Islanders' Draft Analysis
In what certainly should be remembered as the Isles' most complete draft since 2009, when they hauled John Tavares, Calvin de Haan, Mikko Koskinen and Casey Cizikas back to Long Island, there's no question New York Islanders have now raised the stakes in their quest to, once again, become an elite NHL team.
There were a number of ways GM Garth Snow could have gone with the fifth overall selection, whether it be taking a defenseman like Dougie Hamilton (who I originally wanted them to pick) or going with a future scoring machine such as Sean Couturier or Ryan Strome.
Snow decided on the scoring machine.
Ryan Strome became the newest member of the New York Islanders this past Friday night, and judging by his interviews and responses, it really seems as if the Isles have chosen a player who truly wants to be here.
Particularly telling was how Strome made references to the collection of talented young guys who are already on the Island. The fact is, now that we have John Tavares, Michael Grabner, Kyle Okposo, Nino Niederreiter, as well as several others, this is becoming a place where these kids want to play. You have to think it's only a matter of time before those young guns develop into bona fide NHL stars, causing free agents to have similar thoughts.
Strome's going to be a tremendous talent, and he'll either give the Isles an excellent one-two punch down the middle, or he'll be the perfect center/winger for John Tavares (though I've already expressed my opinion on moving Tavares to the wing), as was suggested by NHL analysts Craig Button and Pierre McGuire.
The Islanders have just turned themselves from a franchise on the brink of becoming a future contender to one that can now be labeled as such. Adding Strome into a mix that already includes Tavares, Moulson, Grabner, Okposo, Niederreiter, the Kirills (well, soon enough) and Josh Bailey (though still questionable whether or not he'll reach expectations), along with strong two-way centers Frans Nielsen and, sooner or later, Casey Cizikas, and the Isles have themselves a complete offense.
Could a free-agent scoring winger help? Absolutely, but when these players reach the NHL level, I really don't think that type of player will be a necessity, because the Isles should have a handful of goal-scorers on the roster at that point.
With the team's first of two picks in Round 2, Garth Snow addressed the issue we all knew he'd address: the lack of size on defense, both in the team's prospect pool and lineup. Scott Mayfield, who was expected to go late in the first round, slipped to the Islanders at No. 34, giving them the 6'4", 203-pound (at age 18, yikes!) stay-at-home blueliner they so desperately needed.
If I had any feelings of disappointment over the Isles passing on Dougie Hamilton at fifth overall, they were all subsided when Snow took this kid.
The hallmark of Mayfield's game is definitely his physical demeanor and steady two-way presence, but he's said to have some upside with the puck as well. He makes a good first pass, can shoot well and play the point on the power play.
Johan Sundstrom, a Swedish two-way center, was taken by the Isles at No. 50, the second round selection they received from the Montreal Canadiens for James Wisniewski.

(Records in a dataset)
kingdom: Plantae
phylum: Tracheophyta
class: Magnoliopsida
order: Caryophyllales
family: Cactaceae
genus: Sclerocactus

Given task
According to the Islanders draft analysis, what overall pick did the Islanders use to select Scott Mayfield?

Expected output
No. 34